Exercise description: Once the pictures have been excluded, set down each remaining entry word for word.

Exercise data:

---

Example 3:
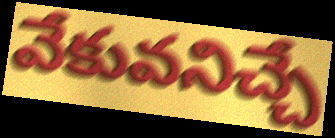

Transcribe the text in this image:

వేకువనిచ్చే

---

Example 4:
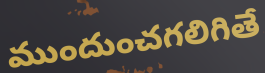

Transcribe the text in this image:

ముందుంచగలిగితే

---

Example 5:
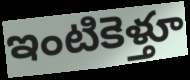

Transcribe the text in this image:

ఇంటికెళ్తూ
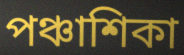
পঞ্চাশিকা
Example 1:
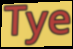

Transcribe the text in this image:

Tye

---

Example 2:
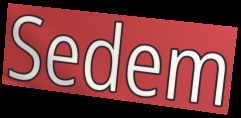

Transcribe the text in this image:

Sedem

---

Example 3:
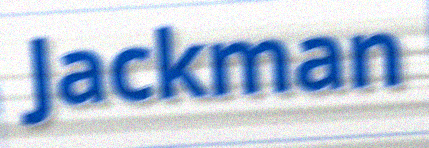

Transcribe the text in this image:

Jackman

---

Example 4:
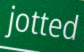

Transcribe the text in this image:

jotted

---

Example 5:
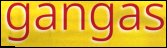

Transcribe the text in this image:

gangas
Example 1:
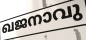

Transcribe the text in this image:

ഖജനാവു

Written solution:
---

Example 3:

Transcribe the text in this image:

వేకువనిచ్చే

---

Example 4:

Transcribe the text in this image:

ముందుంచగలిగితే

---

Example 5:

Transcribe the text in this image:

ఇంటికెళ్తూ
পঞ্চাশিকা
Example 1:

Transcribe the text in this image:

Tye

---

Example 2:

Transcribe the text in this image:

Sedem

---

Example 3:

Transcribe the text in this image:

Jackman

---

Example 4:

Transcribe the text in this image:

jotted

---

Example 5:

Transcribe the text in this image:

gangas
Example 1:

Transcribe the text in this image:

ഖജനാവു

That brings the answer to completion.